Начало ХХ века. Деревня

Николай Старорусский
 


Ровно одиннадцать лет было отцу, когда он поступил на первую свою работу – кашеваром в сплавную артель. По документам – подсобный рабочий по сплаву леса.  Вся жизнь – на реке Суде, вставать приходится затемно, котел огромный, тяжелый. Кстати, в те времена рабочих часто отбирали по принципу – кто больше  каши съест. Считалось, что тот и работать будет лучше.

Не спросил я отца, приходилось ли ему перебегать по вольно плавающим бревнам через реку. Скорее всего – да. Много позже я видел такое в Карелии и, возможно, тоже так научился. Не буду утверждать.

До этого времени маленький Коля присматривал за братом и сестренкой; мама уходила батрачить. Отец погиб давно.  Однажды отец не удержал самовар и слегка окатил голову брата кипятком. Тот стал навсегда лысым; правда, следов ожога я не видел.

Через год отец поступил на лесопильный завод в соседней деревне. Сначала носил в сушильную камеру деревяшки или, может быть, картон. Температура там была далеко за сто градусов, только бегом туда и обратно. Волосы на голове трещали. Затем стал кочегаром, а после и машинистом (парового котла и системы). Однажды ночью задремал возле манометра и проснулся от сильной затрещины: хозяин пришел, и вовремя – давление уже зашкаливало.

А хозяином был какой-то иностранец – может, датчанин – по фамилии Шельдемоссе. Ему понравился толковый паренек, и он мечтал выдать за него свою дочку, передав семейное дело в надежные руки.  Но вышло иначе. Летом шестнадцатого года – отцу было семнадцать с половиной лет –он оказался в армии и затем – на фронте. Началась другая жизнь и другая история.


Позже отец часто приезжал из Ленинграда навестить свою мать; бывала там и моя мама. Сохранились бабушкины письма отцу, писанные, видимо,  кем-то по просьбе. Сама она была неграмотна и ставила крестик вместо подписи (есть такой документ). В одном из них она просит привезти, если можно, хоть на один разок попробовать какао. Видимо, услыхала про таинственный заморский продукт.

Каждый приезд отца из столицы! (почти)  был предметом гордости бабушки перед односельчанами (я застал похожее уже в шестидесятые годы в Карелии, у тети). Вся деревня должна была знать об этом, а ближайшие подруги созывались на пир с городскими гостинцами (возможно, уже и после отъезда).

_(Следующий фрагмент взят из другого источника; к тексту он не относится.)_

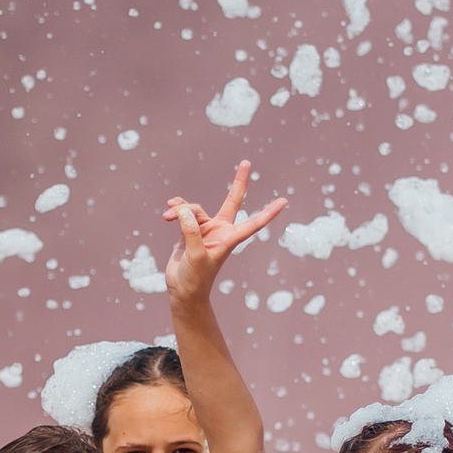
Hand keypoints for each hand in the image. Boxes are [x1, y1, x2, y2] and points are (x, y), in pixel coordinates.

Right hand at [162, 161, 286, 301]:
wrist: (182, 290)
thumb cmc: (195, 278)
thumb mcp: (196, 255)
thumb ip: (191, 231)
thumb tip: (183, 210)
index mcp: (229, 238)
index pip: (253, 222)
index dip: (268, 212)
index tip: (284, 201)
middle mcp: (220, 231)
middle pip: (232, 201)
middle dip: (239, 183)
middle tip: (246, 162)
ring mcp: (205, 229)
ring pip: (195, 209)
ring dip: (181, 209)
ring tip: (168, 216)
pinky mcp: (190, 231)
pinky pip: (184, 213)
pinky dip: (176, 210)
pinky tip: (167, 211)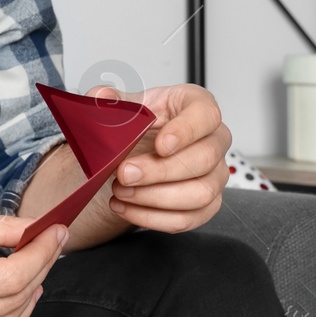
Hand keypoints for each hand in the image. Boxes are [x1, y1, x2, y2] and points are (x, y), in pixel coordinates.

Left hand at [88, 83, 231, 233]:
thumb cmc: (140, 124)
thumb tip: (101, 97)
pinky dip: (152, 217)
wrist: (135, 152)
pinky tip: (126, 206)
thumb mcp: (124, 105)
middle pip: (203, 158)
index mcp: (197, 105)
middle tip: (125, 173)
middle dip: (160, 171)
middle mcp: (214, 140)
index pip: (206, 114)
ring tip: (121, 191)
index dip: (186, 131)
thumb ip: (111, 101)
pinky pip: (187, 219)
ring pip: (199, 194)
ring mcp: (214, 174)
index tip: (160, 145)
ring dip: (154, 197)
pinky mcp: (206, 205)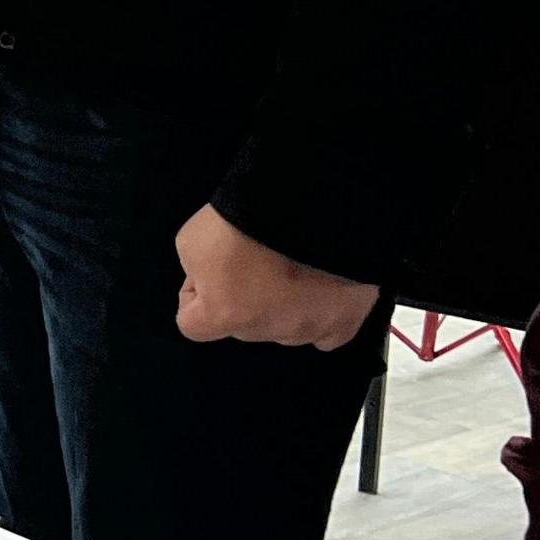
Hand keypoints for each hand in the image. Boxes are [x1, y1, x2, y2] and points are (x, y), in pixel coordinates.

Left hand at [175, 205, 378, 348]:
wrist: (312, 207)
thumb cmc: (244, 221)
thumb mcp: (192, 240)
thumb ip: (197, 272)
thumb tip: (216, 285)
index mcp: (227, 316)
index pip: (193, 326)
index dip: (195, 296)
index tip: (210, 273)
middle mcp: (269, 331)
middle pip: (244, 325)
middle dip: (242, 300)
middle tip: (255, 260)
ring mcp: (311, 329)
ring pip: (285, 327)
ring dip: (282, 307)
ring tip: (293, 267)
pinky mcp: (346, 322)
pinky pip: (326, 332)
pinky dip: (320, 315)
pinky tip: (320, 291)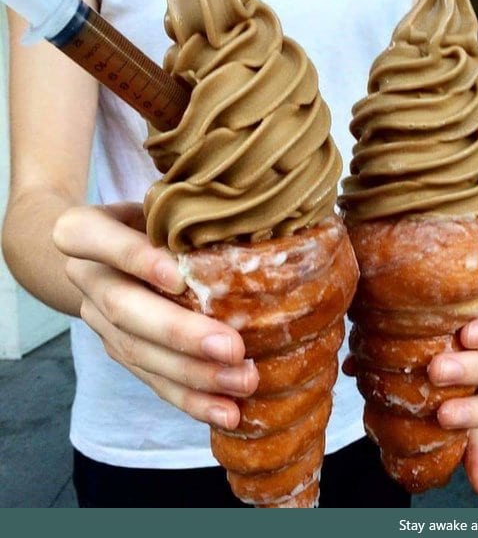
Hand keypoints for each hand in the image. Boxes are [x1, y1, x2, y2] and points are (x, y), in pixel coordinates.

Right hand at [52, 202, 258, 428]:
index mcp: (85, 232)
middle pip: (124, 309)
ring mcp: (100, 322)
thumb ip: (186, 216)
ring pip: (138, 353)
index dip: (134, 258)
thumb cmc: (150, 220)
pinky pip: (151, 380)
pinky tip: (226, 411)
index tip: (179, 276)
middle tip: (232, 348)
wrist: (108, 252)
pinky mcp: (120, 351)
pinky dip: (190, 399)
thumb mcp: (160, 206)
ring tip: (241, 384)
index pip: (92, 238)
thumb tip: (252, 223)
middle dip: (179, 333)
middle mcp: (87, 279)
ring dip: (192, 375)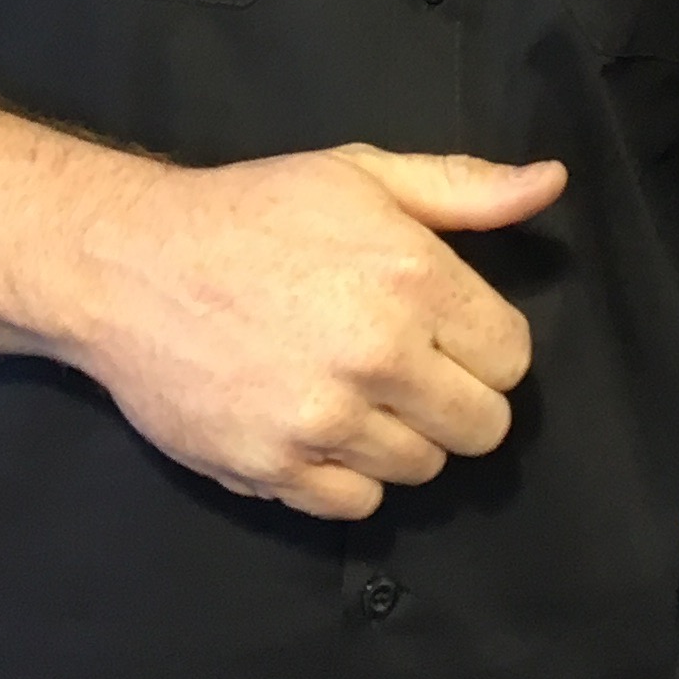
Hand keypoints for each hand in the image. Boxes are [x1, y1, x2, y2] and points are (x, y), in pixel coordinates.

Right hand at [48, 145, 562, 521]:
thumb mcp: (363, 175)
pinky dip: (345, 474)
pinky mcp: (275, 469)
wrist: (127, 266)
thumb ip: (464, 188)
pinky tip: (315, 425)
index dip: (483, 345)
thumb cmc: (253, 212)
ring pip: (422, 469)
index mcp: (413, 278)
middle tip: (404, 369)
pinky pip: (357, 503)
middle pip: (484, 426)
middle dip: (455, 399)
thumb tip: (551, 184)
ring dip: (400, 438)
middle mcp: (379, 356)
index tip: (442, 330)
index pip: (513, 357)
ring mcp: (325, 421)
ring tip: (351, 390)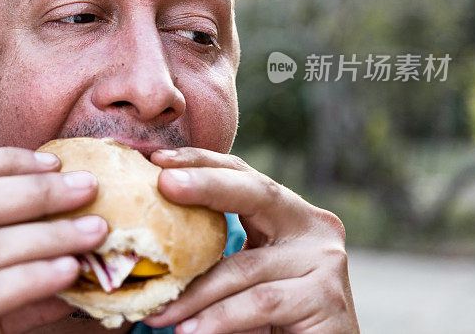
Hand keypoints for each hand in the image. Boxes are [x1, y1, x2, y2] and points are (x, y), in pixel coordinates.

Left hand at [144, 148, 358, 333]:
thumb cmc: (269, 319)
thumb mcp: (240, 275)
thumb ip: (212, 252)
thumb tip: (147, 236)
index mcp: (288, 214)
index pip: (243, 175)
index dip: (201, 162)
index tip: (158, 159)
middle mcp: (313, 227)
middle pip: (256, 193)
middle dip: (205, 185)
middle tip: (164, 184)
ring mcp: (326, 260)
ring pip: (245, 266)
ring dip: (194, 291)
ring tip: (157, 309)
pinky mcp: (327, 297)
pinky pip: (261, 302)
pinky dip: (220, 319)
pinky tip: (190, 331)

Однажды к столу была подана, среди прочего, горчица. Бабушка предупредила, чтобы брали по капельке, и вышла по хозяйству.  Когда вернулась, одна из соседок сидела с разинутым ртом и выпученными глазами. «Ты прости, Маривьяна,- говорила она потом, - я ведь подумала, что ты жадничаешь, потому что еда очень дорогая, и хватила целую ложку».

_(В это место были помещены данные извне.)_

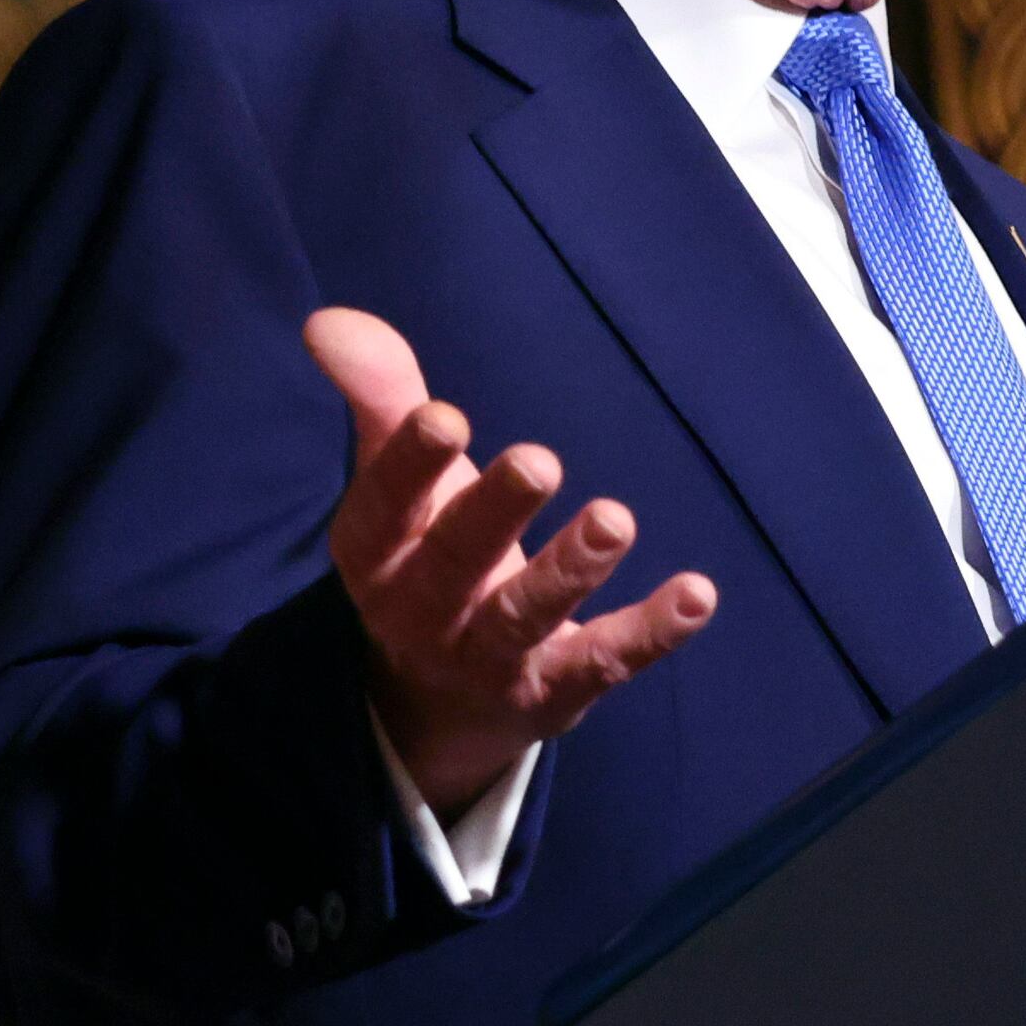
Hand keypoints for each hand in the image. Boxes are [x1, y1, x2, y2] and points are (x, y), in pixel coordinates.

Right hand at [308, 305, 715, 819]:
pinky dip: (650, 633)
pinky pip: (602, 662)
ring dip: (570, 570)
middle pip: (456, 561)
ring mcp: (489, 659)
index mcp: (376, 552)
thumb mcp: (396, 483)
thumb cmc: (423, 553)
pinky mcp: (555, 690)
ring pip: (526, 616)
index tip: (445, 416)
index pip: (385, 506)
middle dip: (495, 512)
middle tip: (539, 461)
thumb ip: (379, 396)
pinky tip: (697, 594)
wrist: (436, 703)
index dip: (411, 464)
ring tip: (614, 520)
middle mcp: (423, 612)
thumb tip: (328, 322)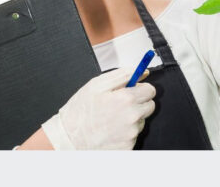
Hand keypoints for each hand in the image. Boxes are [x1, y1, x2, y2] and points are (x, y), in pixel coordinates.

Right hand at [41, 68, 155, 149]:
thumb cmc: (81, 111)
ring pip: (141, 120)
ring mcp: (131, 134)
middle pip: (150, 105)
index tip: (134, 90)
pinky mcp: (128, 147)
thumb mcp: (97, 84)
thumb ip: (123, 75)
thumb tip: (142, 73)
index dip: (141, 89)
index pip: (150, 90)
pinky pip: (134, 135)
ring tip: (113, 118)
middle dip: (138, 102)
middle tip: (121, 104)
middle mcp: (132, 117)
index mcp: (126, 99)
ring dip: (132, 118)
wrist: (69, 138)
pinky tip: (112, 129)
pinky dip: (126, 132)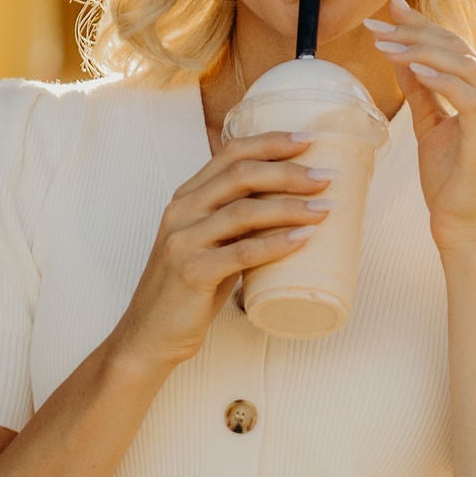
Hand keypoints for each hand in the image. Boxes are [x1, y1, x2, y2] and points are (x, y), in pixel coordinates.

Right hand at [110, 135, 329, 374]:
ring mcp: (183, 241)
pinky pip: (241, 252)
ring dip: (291, 206)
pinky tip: (305, 239)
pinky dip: (277, 243)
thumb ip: (237, 226)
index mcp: (186, 198)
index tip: (309, 140)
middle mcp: (181, 212)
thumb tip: (293, 208)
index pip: (229, 154)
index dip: (270, 143)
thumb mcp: (210, 247)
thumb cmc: (188, 292)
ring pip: (244, 211)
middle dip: (289, 172)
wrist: (149, 335)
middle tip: (326, 177)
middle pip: (241, 175)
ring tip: (325, 208)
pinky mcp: (191, 272)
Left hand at [369, 0, 475, 253]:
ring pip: (461, 64)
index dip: (420, 22)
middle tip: (374, 24)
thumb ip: (421, 91)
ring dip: (419, 50)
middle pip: (457, 47)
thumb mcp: (430, 128)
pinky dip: (440, 78)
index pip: (454, 45)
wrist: (464, 231)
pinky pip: (467, 96)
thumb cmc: (450, 184)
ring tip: (383, 43)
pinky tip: (412, 68)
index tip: (387, 4)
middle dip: (413, 31)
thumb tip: (401, 56)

А еще бабушка гадала на картах. У нее была узкая специализация – указывать, где искать пропавшую скотину. В деревне, да еще такой бедной, как и вся Вологодчина,  это жизненно важный в самом точном смысле вопрос. У нее самой коровки не было, и в детстве дети вряд ли видели часто молоко. Я понимаю, что гадание – это чепуха; но скотинка все же находилась. Приходили к ней и из окрестных деревень; казалось бы, по самой технологии надо знать те места, о которых речь.   Разговоров, что она что-то получала за «работу», не слышал.

 Брат позже стал военным инженером, сестра осталась с матерью в деревне. У сестры было много детей – моих будущих  двоюродных братьев - некоторые жили в Питере у отца, пока учились. Сама моя бабушка еще перед войной сильно простудилась, покинув зимой без одежды  свой маленький домик из-за пожара, и вскоре умерла.